● **WORK TO COMPLETE**
Reproduce the text of both items below word for word, leaving out the pictures.

● **THE DATA**
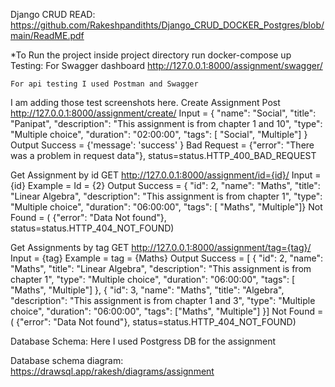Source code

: Django CRUD
READ: https://github.com/Rakeshpandithts/Django_CRUD_DOCKER_Postgres/blob/main/ReadME.pdf

*To Run the project inside project directory run
 docker-compose up
Testing:
For Swagger dashboard http://127.0.0.1:8000/assignment/swagger/


	For api testing I used Postman and Swagger
I am adding those test screenshots here.
Create Assignment
Post http://127.0.0.1:8000/assignment/create/
Input =
{
    "name": "Social",
    "title": "Panipat",
    "description": "This assignment is from chapter 1 and 10",
    "type": "Multiple choice",
    "duration": "02:00:00",
    "tags": [  "Social",   "Multiple"]
}
Output 
Success =  {'message': 'success' }
Bad Request =  {"error": "There was a problem in request data"}, 	    		status=status.HTTP_400_BAD_REQUEST
	

   Get Assignment by id
GET http://127.0.0.1:8000/assignment/id={id}/
Input = {id}
Example = Id = {2}
Output 
Success = { "id": 2,  "name": "Maths", "title": "Linear Algebra",  "description": "This assignment is from chapter 1", "type": "Multiple choice", "duration": "06:00:00", "tags": [ "Maths", "Multiple"]}
Not Found = ( {"error": "Data Not found"},  status=status.HTTP_404_NOT_FOUND)
	
Get Assignments by tag
GET http://127.0.0.1:8000/assignment/tag={tag}/
Input = {tag}
Example  = tag = {Maths}
Output 
Success = [ { "id": 2,   "name": "Maths", "title": "Linear Algebra", "description": "This assignment is from chapter 1", "type": "Multiple choice", "duration": "06:00:00", "tags": [  "Maths", "Multiple"] },  { "id": 3,   "name": "Maths", "title": "Algebra", "description": "This assignment is from chapter 1 and 3", "type": "Multiple choice", "duration": "06:00:00",  "tags": ["Maths", "Multiple"] }]
Not Found = ( {"error": "Data Not found"},  status=status.HTTP_404_NOT_FOUND)


Database Schema:
Here I used Postgress DB for the assignment

Database schema diagram: https://drawsql.app/rakesh/diagrams/assignment


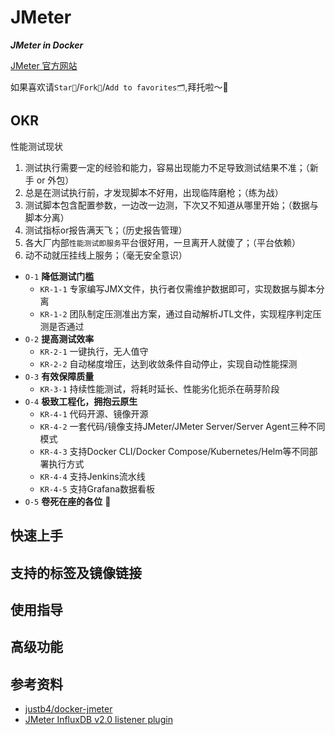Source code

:# JMeter

***JMeter in Docker***

[JMeter 官方网站](https://jmeter.apache.org)

如果喜欢请`Star🌟`/`Fork🍴`/`Add to favorites🗂`,拜托啦～🫰


## OKR

性能测试现状

1. 测试执行需要一定的经验和能力，容易出现能力不足导致测试结果不准；（新手 or 外包）
2. 总是在测试执行前，才发现脚本不好用，出现临阵磨枪；（练为战）
3. 测试脚本包含配置参数，一边改一边测，下次又不知道从哪里开始；（数据与脚本分离）
4. 测试指标or报告满天飞；（历史报告管理）
5. 各大厂内部`性能测试即服务`平台很好用，一旦离开人就傻了；（平台依赖）
6. 动不动就压挂线上服务；（毫无安全意识）

- `O-1` **降低测试门槛**
  - `KR-1-1` 专家编写JMX文件，执行者仅需维护数据即可，实现数据与脚本分离
  - `KR-1-2` 团队制定压测准出方案，通过自动解析JTL文件，实现程序判定压测是否通过
- `O-2` **提高测试效率**
  - `KR-2-1` 一键执行，无人值守
  - `KR-2-2` 自动梯度增压，达到收敛条件自动停止，实现自动性能探测
- `O-3` **有效保障质量**
  - `KR-3-1` 持续性能测试，将耗时延长、性能劣化扼杀在萌芽阶段
- `O-4` **极致工程化，拥抱云原生**
  - `KR-4-1` 代码开源、镜像开源
  - `KR-4-2` 一套代码/镜像支持JMeter/JMeter Server/Server Agent三种不同模式
  - `KR-4-3` 支持Docker CLI/Docker Compose/Kubernetes/Helm等不同部署执行方式
  - `KR-4-4` 支持Jenkins流水线
  - `KR-4-5` 支持Grafana数据看板
- `O-5` **卷死在座的各位** 👻


## 快速上手

## 支持的标签及镜像链接

## 使用指导

## 高级功能

## 参考资料

- [justb4/docker-jmeter](https://github.com/justb4/docker-jmeter)
- [JMeter InfluxDB v2.0 listener plugin](https://github.com/mderevyankoaqa/jmeter-influxdb2-listener-plugin)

● **TASK ANSWER**
Source code

: Django CRUD
READ: https://github.com/Rakeshpandithts/Django_CRUD_DOCKER_Postgres/blob/main/ReadME.pdf

*To Run the project inside project directory run
 docker-compose up
Testing:
For Swagger dashboard http://127.0.0.1:8000/assignment/swagger/


	For api testing I used Postman and Swagger
I am adding those test screenshots here.
Create Assignment
Post http://127.0.0.1:8000/assignment/create/
Input =
{
    "name": "Social",
    "title": "Panipat",
    "description": "This assignment is from chapter 1 and 10",
    "type": "Multiple choice",
    "duration": "02:00:00",
    "tags": [  "Social",   "Multiple"]
}
Output 
Success =  {'message': 'success' }
Bad Request =  {"error": "There was a problem in request data"}, 	    		status=status.HTTP_400_BAD_REQUEST
	

   Get Assignment by id
GET http://127.0.0.1:8000/assignment/id={id}/
Input = {id}
Example = Id = {2}
Output 
Success = { "id": 2,  "name": "Maths", "title": "Linear Algebra",  "description": "This assignment is from chapter 1", "type": "Multiple choice", "duration": "06:00:00", "tags": [ "Maths", "Multiple"]}
Not Found = ( {"error": "Data Not found"},  status=status.HTTP_404_NOT_FOUND)
	
Get Assignments by tag
GET http://127.0.0.1:8000/assignment/tag={tag}/
Input = {tag}
Example  = tag = {Maths}
Output 
Success = [ { "id": 2,   "name": "Maths", "title": "Linear Algebra", "description": "This assignment is from chapter 1", "type": "Multiple choice", "duration": "06:00:00", "tags": [  "Maths", "Multiple"] },  { "id": 3,   "name": "Maths", "title": "Algebra", "description": "This assignment is from chapter 1 and 3", "type": "Multiple choice", "duration": "06:00:00",  "tags": ["Maths", "Multiple"] }]
Not Found = ( {"error": "Data Not found"},  status=status.HTTP_404_NOT_FOUND)


Database Schema:
Here I used Postgress DB for the assignment

Database schema diagram: https://drawsql.app/rakesh/diagrams/assignment


Source code

:# JMeter

***JMeter in Docker***

[JMeter 官方网站](https://jmeter.apache.org)

如果喜欢请`Star🌟`/`Fork🍴`/`Add to favorites🗂`,拜托啦～🫰


## OKR

性能测试现状

1. 测试执行需要一定的经验和能力，容易出现能力不足导致测试结果不准；（新手 or 外包）
2. 总是在测试执行前，才发现脚本不好用，出现临阵磨枪；（练为战）
3. 测试脚本包含配置参数，一边改一边测，下次又不知道从哪里开始；（数据与脚本分离）
4. 测试指标or报告满天飞；（历史报告管理）
5. 各大厂内部`性能测试即服务`平台很好用，一旦离开人就傻了；（平台依赖）
6. 动不动就压挂线上服务；（毫无安全意识）

- `O-1` **降低测试门槛**
  - `KR-1-1` 专家编写JMX文件，执行者仅需维护数据即可，实现数据与脚本分离
  - `KR-1-2` 团队制定压测准出方案，通过自动解析JTL文件，实现程序判定压测是否通过
- `O-2` **提高测试效率**
  - `KR-2-1` 一键执行，无人值守
  - `KR-2-2` 自动梯度增压，达到收敛条件自动停止，实现自动性能探测
- `O-3` **有效保障质量**
  - `KR-3-1` 持续性能测试，将耗时延长、性能劣化扼杀在萌芽阶段
- `O-4` **极致工程化，拥抱云原生**
  - `KR-4-1` 代码开源、镜像开源
  - `KR-4-2` 一套代码/镜像支持JMeter/JMeter Server/Server Agent三种不同模式
  - `KR-4-3` 支持Docker CLI/Docker Compose/Kubernetes/Helm等不同部署执行方式
  - `KR-4-4` 支持Jenkins流水线
  - `KR-4-5` 支持Grafana数据看板
- `O-5` **卷死在座的各位** 👻


## 快速上手

## 支持的标签及镜像链接

## 使用指导

## 高级功能

## 参考资料

- [justb4/docker-jmeter](https://github.com/justb4/docker-jmeter)
- [JMeter InfluxDB v2.0 listener plugin](https://github.com/mderevyankoaqa/jmeter-influxdb2-listener-plugin)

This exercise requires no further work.